- Itália e França disseram não estar prontas para apoiar o acordo entre a União Europeia e o Mercosul, adiando a conclusão nos próximos dias.
- A primeira-ministra italiana, Giorgia Meloni, pediu adiamento e garantias de reciprocidade agrícola, afirmando que salvaguardas devem estar finalizadas com apoio dos agricultores.
- França exige salvaguardas mais rigorosas, incluindo cláusulas de espelhamento para pesticidas e cloro, além de inspeções sanitárias mais rigorosas.
- A UE precisa negociar essas salvaguardas ainda nesta semana; eurodeputados já endossaram medidas mais duras de controle sobre alguns produtos agrícolas.
- O acordo foi alcançado há cerca de um ano, após 25 anos de negociações, com expectativa de assinatura em breve por Ursula von der Leyen no Brasil.

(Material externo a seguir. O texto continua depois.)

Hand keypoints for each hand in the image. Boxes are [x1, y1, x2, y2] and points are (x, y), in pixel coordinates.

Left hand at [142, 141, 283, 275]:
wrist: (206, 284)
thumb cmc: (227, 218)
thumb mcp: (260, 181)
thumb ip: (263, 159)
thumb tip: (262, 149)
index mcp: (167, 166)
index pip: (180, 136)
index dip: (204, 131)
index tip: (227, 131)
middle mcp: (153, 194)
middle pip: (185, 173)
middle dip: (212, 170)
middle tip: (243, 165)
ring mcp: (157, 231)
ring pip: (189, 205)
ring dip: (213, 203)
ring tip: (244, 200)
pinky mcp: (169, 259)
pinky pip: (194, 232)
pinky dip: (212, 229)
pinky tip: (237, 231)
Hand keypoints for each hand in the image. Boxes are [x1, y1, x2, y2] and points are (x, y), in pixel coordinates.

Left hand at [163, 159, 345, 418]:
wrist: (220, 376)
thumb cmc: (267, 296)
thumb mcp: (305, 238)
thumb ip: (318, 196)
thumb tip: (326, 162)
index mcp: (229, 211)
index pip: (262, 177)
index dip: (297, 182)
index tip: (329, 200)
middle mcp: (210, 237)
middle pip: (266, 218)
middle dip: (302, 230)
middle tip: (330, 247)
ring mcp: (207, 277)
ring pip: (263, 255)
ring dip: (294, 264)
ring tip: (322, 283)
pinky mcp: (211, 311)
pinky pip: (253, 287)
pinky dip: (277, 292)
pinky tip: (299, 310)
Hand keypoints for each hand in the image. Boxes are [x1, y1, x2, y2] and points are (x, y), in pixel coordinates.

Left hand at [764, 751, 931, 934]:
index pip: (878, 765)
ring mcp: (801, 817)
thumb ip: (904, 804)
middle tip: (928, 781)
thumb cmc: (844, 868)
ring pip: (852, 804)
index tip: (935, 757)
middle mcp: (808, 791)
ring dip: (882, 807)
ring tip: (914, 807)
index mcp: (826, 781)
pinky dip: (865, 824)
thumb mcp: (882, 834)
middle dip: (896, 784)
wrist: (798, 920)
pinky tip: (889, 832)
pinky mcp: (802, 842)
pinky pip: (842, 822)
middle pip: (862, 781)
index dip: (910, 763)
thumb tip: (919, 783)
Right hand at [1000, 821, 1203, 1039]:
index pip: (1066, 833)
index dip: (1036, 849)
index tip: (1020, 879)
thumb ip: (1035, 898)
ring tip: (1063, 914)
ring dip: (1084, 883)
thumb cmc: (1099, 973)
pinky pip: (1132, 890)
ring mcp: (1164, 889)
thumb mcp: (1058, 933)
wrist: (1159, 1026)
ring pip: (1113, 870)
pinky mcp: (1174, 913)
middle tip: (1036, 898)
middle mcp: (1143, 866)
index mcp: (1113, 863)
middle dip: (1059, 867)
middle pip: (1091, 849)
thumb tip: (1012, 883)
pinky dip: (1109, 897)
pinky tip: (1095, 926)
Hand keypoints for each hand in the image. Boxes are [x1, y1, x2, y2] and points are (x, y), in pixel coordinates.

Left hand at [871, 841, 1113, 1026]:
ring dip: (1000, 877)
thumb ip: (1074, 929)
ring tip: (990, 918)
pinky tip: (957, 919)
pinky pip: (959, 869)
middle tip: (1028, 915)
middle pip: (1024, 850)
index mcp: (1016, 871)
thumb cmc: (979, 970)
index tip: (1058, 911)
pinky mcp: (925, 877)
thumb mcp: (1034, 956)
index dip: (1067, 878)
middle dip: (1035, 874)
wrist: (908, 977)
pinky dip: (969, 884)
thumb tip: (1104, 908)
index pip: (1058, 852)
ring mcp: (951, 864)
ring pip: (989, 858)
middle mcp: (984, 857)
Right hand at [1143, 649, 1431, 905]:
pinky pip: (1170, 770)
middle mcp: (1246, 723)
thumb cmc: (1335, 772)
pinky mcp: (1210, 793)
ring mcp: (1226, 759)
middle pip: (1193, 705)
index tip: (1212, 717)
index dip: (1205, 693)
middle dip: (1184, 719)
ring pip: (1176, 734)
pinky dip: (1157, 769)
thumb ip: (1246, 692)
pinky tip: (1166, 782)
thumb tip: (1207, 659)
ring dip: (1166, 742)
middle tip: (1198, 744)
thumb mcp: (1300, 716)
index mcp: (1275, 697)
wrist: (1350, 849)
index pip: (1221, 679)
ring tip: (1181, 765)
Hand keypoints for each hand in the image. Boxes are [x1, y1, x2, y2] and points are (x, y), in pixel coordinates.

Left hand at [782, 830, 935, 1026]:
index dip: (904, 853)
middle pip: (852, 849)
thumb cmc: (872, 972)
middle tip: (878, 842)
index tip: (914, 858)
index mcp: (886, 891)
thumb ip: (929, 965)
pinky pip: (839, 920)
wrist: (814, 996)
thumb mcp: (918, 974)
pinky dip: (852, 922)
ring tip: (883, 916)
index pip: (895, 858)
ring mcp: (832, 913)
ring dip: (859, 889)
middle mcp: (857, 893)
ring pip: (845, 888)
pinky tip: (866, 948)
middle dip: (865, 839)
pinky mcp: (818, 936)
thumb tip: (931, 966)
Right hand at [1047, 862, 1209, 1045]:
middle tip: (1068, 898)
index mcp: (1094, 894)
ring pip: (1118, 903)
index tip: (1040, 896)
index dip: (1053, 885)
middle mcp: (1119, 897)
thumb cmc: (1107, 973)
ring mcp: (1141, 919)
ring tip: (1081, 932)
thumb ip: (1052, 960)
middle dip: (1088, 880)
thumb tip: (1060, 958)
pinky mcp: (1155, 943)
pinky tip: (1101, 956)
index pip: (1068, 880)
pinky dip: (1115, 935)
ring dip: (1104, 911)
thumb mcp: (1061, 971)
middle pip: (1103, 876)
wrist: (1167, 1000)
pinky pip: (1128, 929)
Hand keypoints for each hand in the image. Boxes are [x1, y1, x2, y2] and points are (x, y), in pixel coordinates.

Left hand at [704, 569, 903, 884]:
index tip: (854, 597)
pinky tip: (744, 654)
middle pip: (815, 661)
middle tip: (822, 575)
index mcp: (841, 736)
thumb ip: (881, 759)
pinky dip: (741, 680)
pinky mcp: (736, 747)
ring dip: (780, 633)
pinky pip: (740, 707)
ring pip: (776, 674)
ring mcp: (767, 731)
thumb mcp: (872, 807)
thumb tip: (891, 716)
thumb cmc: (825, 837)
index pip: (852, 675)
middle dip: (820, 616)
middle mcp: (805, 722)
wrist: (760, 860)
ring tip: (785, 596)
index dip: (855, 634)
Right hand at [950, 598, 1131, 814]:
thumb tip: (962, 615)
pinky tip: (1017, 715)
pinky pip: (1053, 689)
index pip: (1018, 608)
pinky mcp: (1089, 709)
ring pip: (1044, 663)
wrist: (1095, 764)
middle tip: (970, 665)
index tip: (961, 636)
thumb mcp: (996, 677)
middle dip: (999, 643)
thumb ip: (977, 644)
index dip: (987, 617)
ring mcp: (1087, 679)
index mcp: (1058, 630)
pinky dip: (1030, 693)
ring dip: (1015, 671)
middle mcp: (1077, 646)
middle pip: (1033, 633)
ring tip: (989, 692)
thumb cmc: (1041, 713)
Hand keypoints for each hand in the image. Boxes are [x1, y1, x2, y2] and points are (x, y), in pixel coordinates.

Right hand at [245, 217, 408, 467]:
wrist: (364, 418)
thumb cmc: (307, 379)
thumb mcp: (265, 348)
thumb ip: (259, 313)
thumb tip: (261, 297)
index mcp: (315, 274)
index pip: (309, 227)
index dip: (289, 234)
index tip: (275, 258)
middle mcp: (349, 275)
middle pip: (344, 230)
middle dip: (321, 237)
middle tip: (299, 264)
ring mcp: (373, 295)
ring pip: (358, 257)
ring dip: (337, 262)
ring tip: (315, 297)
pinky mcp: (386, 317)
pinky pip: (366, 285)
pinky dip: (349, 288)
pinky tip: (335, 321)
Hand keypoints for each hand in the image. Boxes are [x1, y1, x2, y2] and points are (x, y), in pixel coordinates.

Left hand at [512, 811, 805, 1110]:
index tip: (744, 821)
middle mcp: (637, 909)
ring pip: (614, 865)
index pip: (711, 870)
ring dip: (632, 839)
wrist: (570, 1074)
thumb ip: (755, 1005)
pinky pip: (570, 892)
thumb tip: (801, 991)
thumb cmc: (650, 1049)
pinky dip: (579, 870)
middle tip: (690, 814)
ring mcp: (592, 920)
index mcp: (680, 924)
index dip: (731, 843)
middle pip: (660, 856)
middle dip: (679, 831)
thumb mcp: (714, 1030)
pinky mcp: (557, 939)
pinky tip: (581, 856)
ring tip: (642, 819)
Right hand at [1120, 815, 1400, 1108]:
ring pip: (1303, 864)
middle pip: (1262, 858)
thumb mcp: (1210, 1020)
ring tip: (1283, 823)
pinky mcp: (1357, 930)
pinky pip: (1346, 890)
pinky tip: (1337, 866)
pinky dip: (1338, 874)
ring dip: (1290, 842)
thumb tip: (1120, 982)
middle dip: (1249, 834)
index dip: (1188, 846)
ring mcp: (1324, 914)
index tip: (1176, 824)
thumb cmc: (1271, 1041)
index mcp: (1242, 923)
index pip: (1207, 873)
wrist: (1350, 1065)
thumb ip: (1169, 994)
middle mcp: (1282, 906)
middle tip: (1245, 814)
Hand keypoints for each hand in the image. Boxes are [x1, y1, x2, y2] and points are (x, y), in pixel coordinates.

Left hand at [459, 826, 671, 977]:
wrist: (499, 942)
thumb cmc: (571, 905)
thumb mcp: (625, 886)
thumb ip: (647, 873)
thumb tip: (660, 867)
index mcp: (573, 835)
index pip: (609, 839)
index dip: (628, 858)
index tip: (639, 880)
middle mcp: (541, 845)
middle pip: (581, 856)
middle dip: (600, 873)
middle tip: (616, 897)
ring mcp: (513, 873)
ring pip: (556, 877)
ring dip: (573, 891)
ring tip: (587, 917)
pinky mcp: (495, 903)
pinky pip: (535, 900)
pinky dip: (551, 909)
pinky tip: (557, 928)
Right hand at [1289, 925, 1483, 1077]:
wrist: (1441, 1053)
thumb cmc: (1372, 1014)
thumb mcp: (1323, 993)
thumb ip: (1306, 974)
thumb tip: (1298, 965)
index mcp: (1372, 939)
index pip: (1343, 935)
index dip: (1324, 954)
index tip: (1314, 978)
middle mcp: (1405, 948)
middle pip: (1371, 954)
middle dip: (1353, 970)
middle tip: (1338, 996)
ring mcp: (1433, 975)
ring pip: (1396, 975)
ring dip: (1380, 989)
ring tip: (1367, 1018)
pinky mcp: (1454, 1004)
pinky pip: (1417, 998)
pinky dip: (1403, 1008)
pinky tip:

A União Europeia e o Mercosul vivem novo atraso na assinatura do acordo comercial, anunciado há cerca de um ano e negociado há 25 anos. Itália e França sinalizaram não estar prontas para apoiar o entendimento, provocando adiamento enquanto salvaguardas são discutidas. O cenário envolve Bruxelas, Paris, Roma e o expected de assinatura no Brasil, com pressões de agricultores.
Segundo informações recentes, a primeira-ministra italiana, Giorgia Meloni, defende que o acordo seja benéfico para todos os setores e exige garantias adicionais para o setor agrícola. França também cobra salvaguardas mais rígidas, incluindo regras de reciprocidade e inspeções mais rigorosas para produtos do Mercosul.
As autoridades italianas e francesas pedem detalhes que assegurem conformidade com normas da UE sobre pesticidas e uso de cloro, bem como controles de segurança alimentar. A ampliação de salvaguardas permanece objeto de negociação entre o Parlamento Europeu, a Comissão Europeia e o Conselho da UE.
Avanço nas negociações e próximos passos
A UE planeja avançar na negociação de salvaguardas ainda nesta semana, após apoios parlamentares para endurecer controles sobre algumas importações agropecuárias. O governo italiano sinaliza que não bloqueará o acordo, mas espera que as exigências sejam atendidas no início do próximo ano.
Representantes do Mercosul também mantêm estratégia de ampliar acordos com outros parceiros, como Japão, Índia e Canadá, enquanto a assinatura do acordo com a UE segue sob avaliação. O encaminhamento envolve ajustes para atender exigências de salvaguarda sem comprometer o comércio.
Contexto e impactos esperados
Especialistas apontam que o acordo pode ampliar exportações da UE para mercados sul-americanos e reduzir dependência de importar de outras regiões, além de facilitar acesso a minerais. No entanto, a pressão de salvaguardas pode atrasar o calendário de assinatura e gerar incerteza para setores agrícolas.